Source data
##########

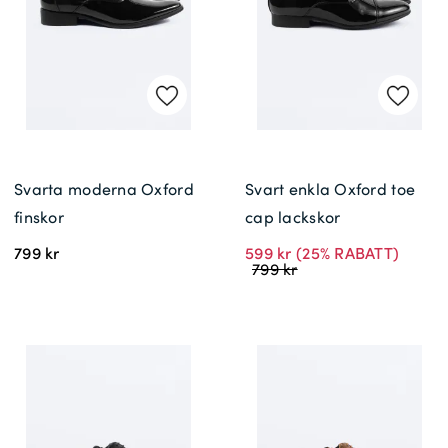
Leveransinformation *
Svarta moderna Oxford
Svart enkla Oxford toe
finskor
cap lackskor
799 kr
599 kr
(25% RABATT)
799 kr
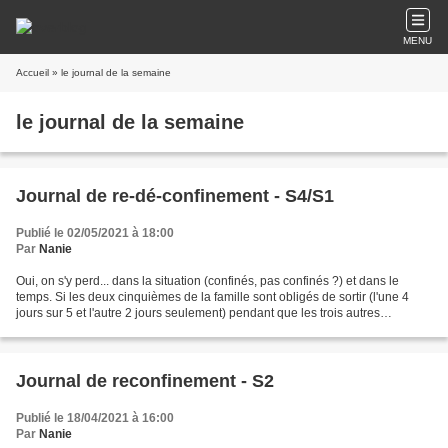
MENU
Accueil
» le journal de la semaine
le journal de la semaine
Journal de re-dé-confinement - S4/S1
Publié le 02/05/2021 à 18:00
Par
Nanie
Oui, on s'y perd... dans la situation (confinés, pas confinés ?) et dans le
temps. Si les deux cinquièmes de la famille sont obligés de sortir (l'une 4
jours sur 5 et l'autre 2 jours seulement) pendant que les trois autres
cinquièmes doivent rester enfermés,...
Journal de reconfinement - S2
Publié le 18/04/2021 à 16:00
Par
Nanie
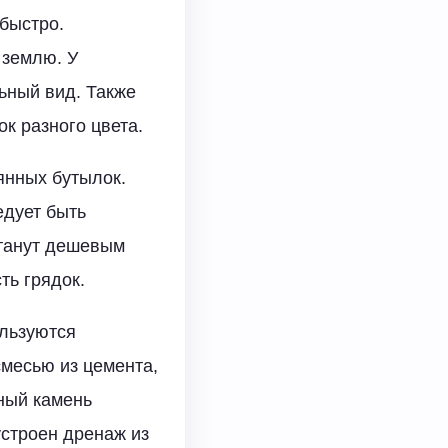
 быстро.
 землю. У
ьный вид. Также
к разного цвета.
янных бутылок.
едует быть
станут дешевым
ть грядок.
ользуются
месью из цемента,
ный камень
строен дренаж из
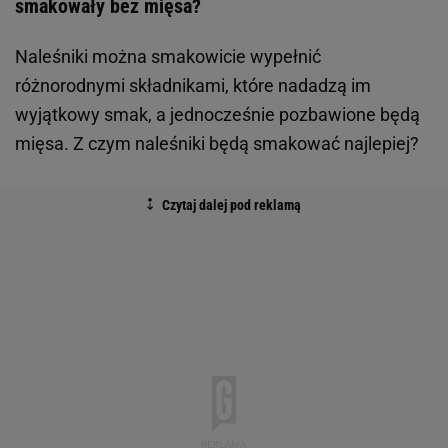
smakowały bez mięsa?
Naleśniki można smakowicie wypełnić
różnorodnymi składnikami, które nadadzą im
wyjątkowy smak, a jednocześnie pozbawione będą
mięsa. Z czym naleśniki będą smakować najlepiej?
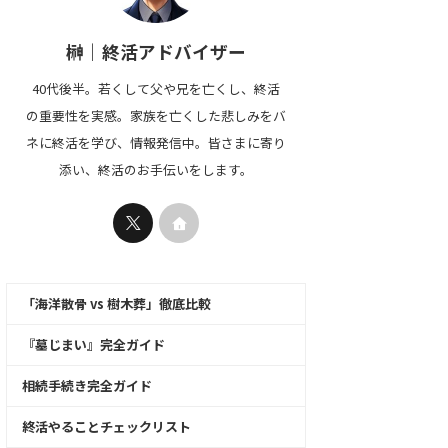
榊｜終活アドバイザー
40代後半。若くして父や兄を亡くし、終活
の重要性を実感。家族を亡くした悲しみをバ
ネに終活を学び、情報発信中。皆さまに寄り
添い、終活のお手伝いをします。
「海洋散骨 vs 樹木葬」徹底比較
『墓じまい』完全ガイド
相続手続き完全ガイド
終活やることチェックリスト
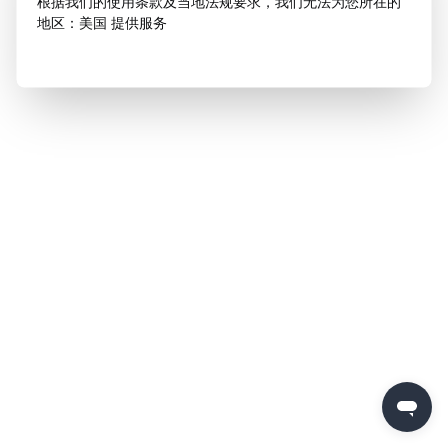
根据我们的使用条款及当地法规要求，我们无法为您所在的
地区：美国 提供服务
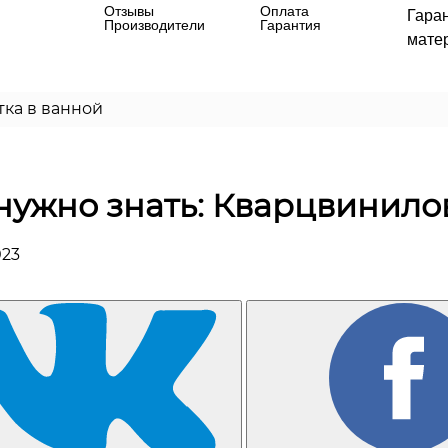
Отзывы
Оплата
Гара
Производители
Гарантия
матер
тка в ванной
нужно знать: Кварцвинило
023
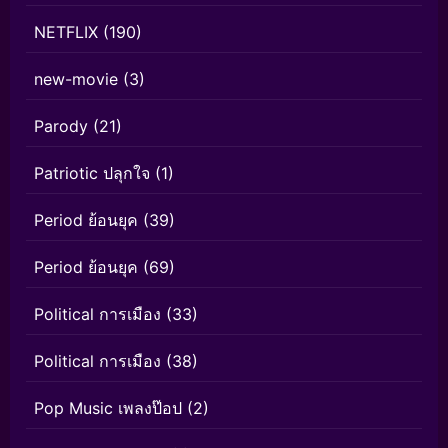
NETFLIX
(190)
new-movie
(3)
Parody
(21)
Patriotic ปลุกใจ
(1)
Period ย้อนยุค
(39)
Period ย้อนยุค
(69)
Political การเมือง
(33)
Political การเมือง
(38)
Pop Music เพลงป๊อป
(2)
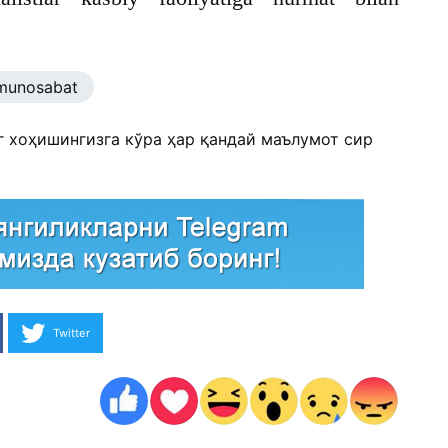
munosabat
г хоҳишингизга кўра ҳар қандай маълумот сир
Twitter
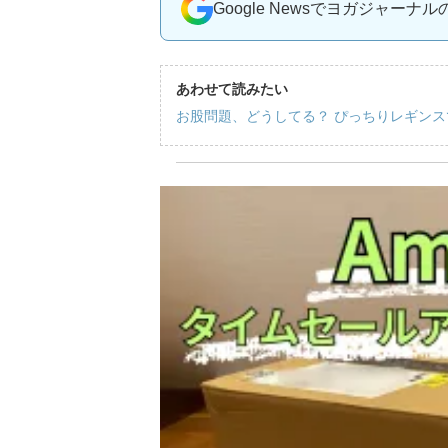
Google Newsでヨガジャーナ
あわせて読みたい
お股問題、どうしてる？ ぴっちりレギン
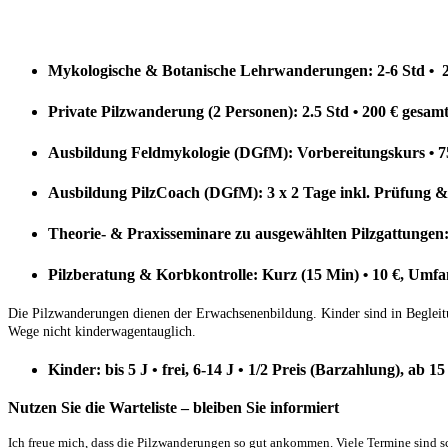
Mykologische & Botanische Lehrwanderungen:
2-6 Std
•
Private Pilzwanderung (2 Personen): 2.5 Std
200 € gesam
•
Ausbildung Feldmykologie (DGfM): Vorbereitungskurs
7
•
Ausbildung PilzCoach (DGfM): 3 x 2 Tage inkl. Prüfung &
Theorie- & Praxisseminare zu ausgewählten Pilzgattungen
Pilzberatung & Korbkontrolle: Kurz (15 Min)
10
€, Umfa
•
Die Pilzwanderungen dienen der Erwachsenenbildung. Kinder sind in Begleitun
Wege nicht kinderwagentauglich.
Kinder: bis 5 J
•
frei,
6-14 J
•
1/2 Preis (Barzahlung), ab 15
Nutzen Sie die Warteliste – bleiben Sie informiert
Ich freue mich, dass die Pilzwanderungen so gut ankommen. Viele Termine sind sc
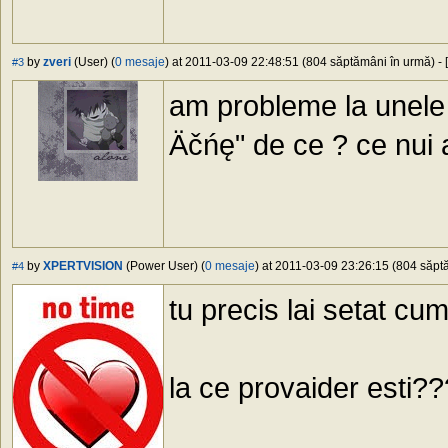
by
zveri
(User) (
0 mesaje
) at 2011-03-09 22:48:51 (804 săptămâni în urmă) - [
#3
am probleme la unele 
Äčńę" de ce ? ce nui
by
XPERTVISION
(Power User) (
0 mesaje
) at 2011-03-09 23:26:15 (804 săptă
#4
tu precis lai setat cu
la ce provaider esti??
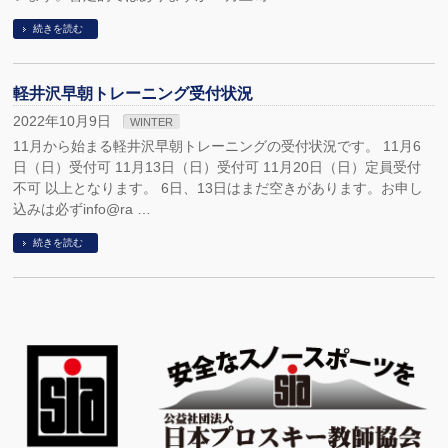
続きを読む
軽井沢早朝トレーニング受付状況
2022年10月9日
WINTER
11月から始まる軽井沢早朝トレーニングの受付状況です。 11月6
日（日）受付可 11月13日（日）受付可 11月20日（日）定員受付
不可 以上となります。 6日、13日はまだ空きがあります。お申し
込みは必ずinfo@ra …
続きを読む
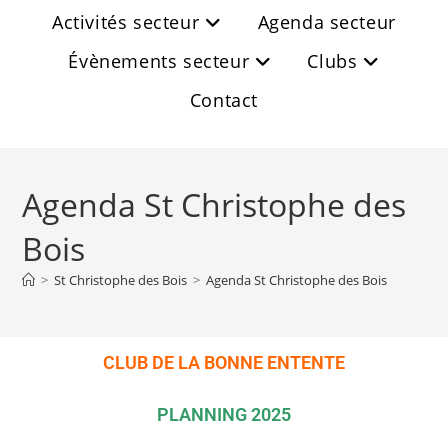
Activités secteur
Agenda secteur
Évènements secteur
Clubs
Contact
Agenda St Christophe des
Bois
>
St Christophe des Bois
>
Agenda St Christophe des Bois
CLUB DE LA BONNE ENTENTE
PLANNING 2025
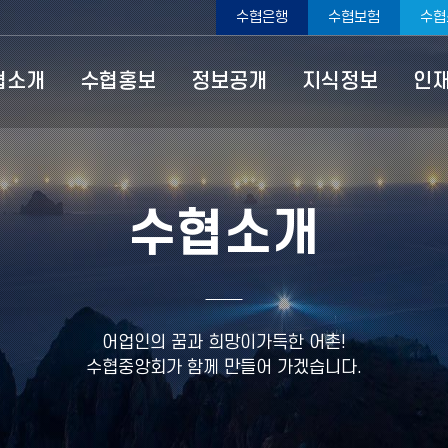
수협은행
수협보험
수협
ype=top
협소개
수협홍보
정보공개
지식정보
인
수협소개
어업인의 꿈과 희망이가득한 어촌!
수협중앙회가 함께 만들어 가겠습니다.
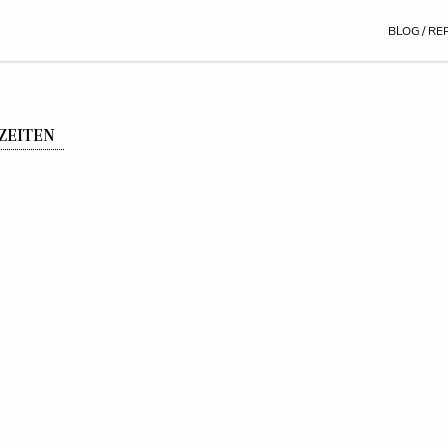
BLOG / RE
ZEITEN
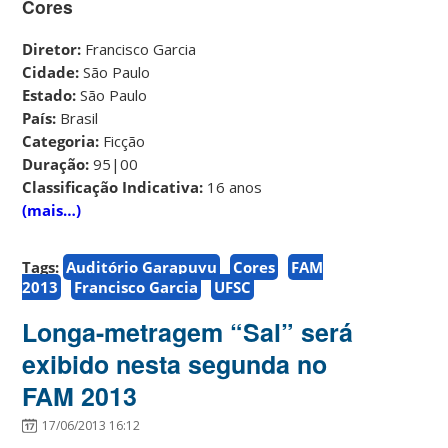
Cores
Diretor:
Francisco Garcia
Cidade:
São Paulo
Estado:
São Paulo
País:
Brasil
Categoria:
Ficção
Duração:
95|00
Classificação Indicativa:
16 anos
(mais…)
Tags:
Auditório Garapuvu
Cores
FAM
2013
Francisco Garcia
UFSC
Longa-metragem “Sal” será
exibido nesta segunda no
FAM 2013
17/06/2013 16:12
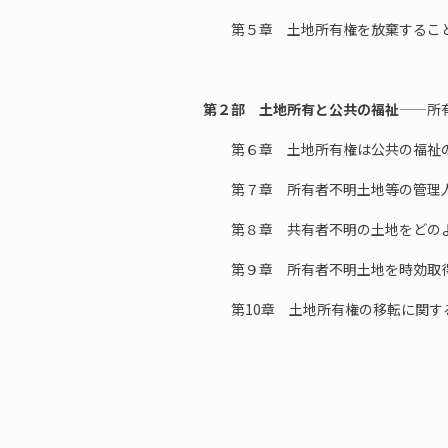
第５章 土地所有権を放棄すること
第２部 土地所有と公共の福祉
——所
第６章 土地所有権は公共の福祉の
第７章 所有者不明土地等の管理人
第８章 共有者不明の土地をどのよ
第９章 所有者不明土地を時効取得
第10章 土地所有権の移転に関す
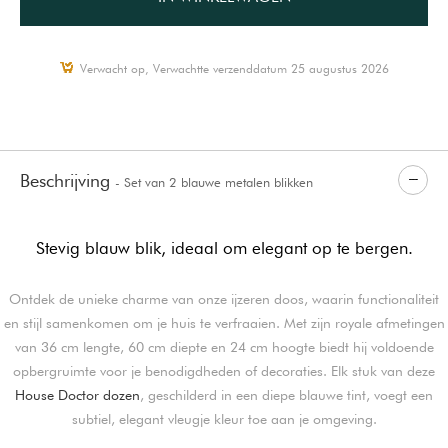
Verwacht op, Verwachtte verzenddatum 25 augustus 2026
Beschrijving
- Set van 2 blauwe metalen blikken
Stevig blauw blik, ideaal om elegant op te bergen.
Ontdek de unieke charme van onze ijzeren doos, waarin functionaliteit
en stijl samenkomen om je huis te verfraaien. Met zijn royale afmetingen
van 36 cm lengte, 60 cm diepte en 24 cm hoogte biedt hij voldoende
opbergruimte voor je benodigdheden of decoraties. Elk stuk van deze
House Doctor dozen
, geschilderd in een diepe blauwe tint, voegt een
subtiel, elegant vleugje kleur toe aan je omgeving.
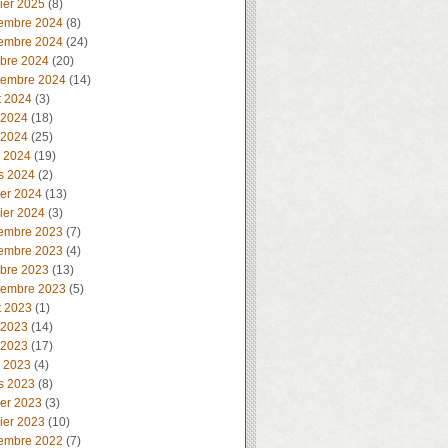
ier 2025
(8)
embre 2024
(8)
embre 2024
(24)
obre 2024
(20)
tembre 2024
(14)
t 2024
(3)
 2024
(18)
 2024
(25)
l 2024
(19)
s 2024
(2)
ier 2024
(13)
ier 2024
(3)
embre 2023
(7)
embre 2023
(4)
obre 2023
(13)
tembre 2023
(5)
t 2023
(1)
 2023
(14)
 2023
(17)
l 2023
(4)
s 2023
(8)
ier 2023
(3)
ier 2023
(10)
embre 2022
(7)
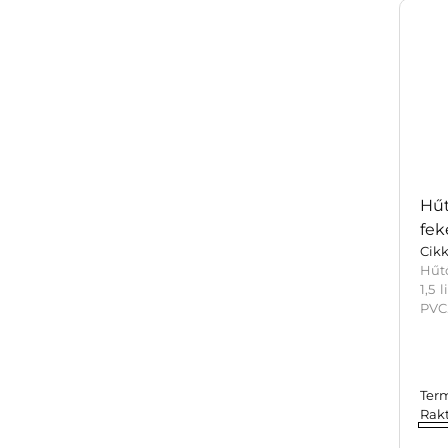
Hűt
fek
Cik
Hűt
1,5 
PVC
Ter
Rak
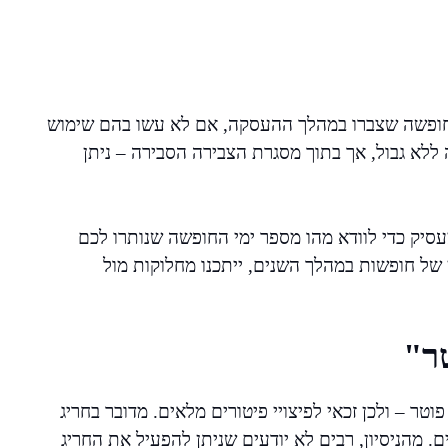
החופשה שצברו במהלך ההעסקה, אם לא עשו בהם שימוש
ללא גבול, אך בתוך מסגרת הצבירה הסבירה – ניתן
סיק כדי לוודא מהו מספר ימי החופשה שנותרו לכם
 של חופשות במהלך השנים, ייתכנו מחלוקות מול
ר"
טר – ולכן זכאי לפיצויי פיטורים מלאים. מדובר בחריג
ם. מהניסיון, רבים לא יודעים שניתן להפעיל את החריג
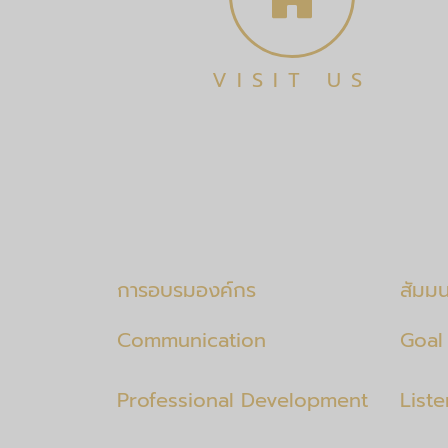
VISIT US
การอบรมองค์กร
สัมม
Communication
Goal 
Professional Development
List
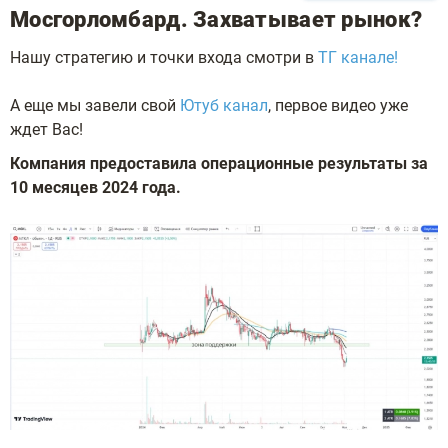
Мосгорломбард. Захватывает рынок?
Нашу стратегию и точки входа смотри в
ТГ канале!
А еще мы завели свой
Ютуб канал
, первое видео уже
ждет Вас!
Компания предоставила операционные результаты за
10 месяцев 2024 года.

##########

* Required work:
Across the records, how many lines carry the word "Publié"? The answer should be a number alone.

* Exercise response:
2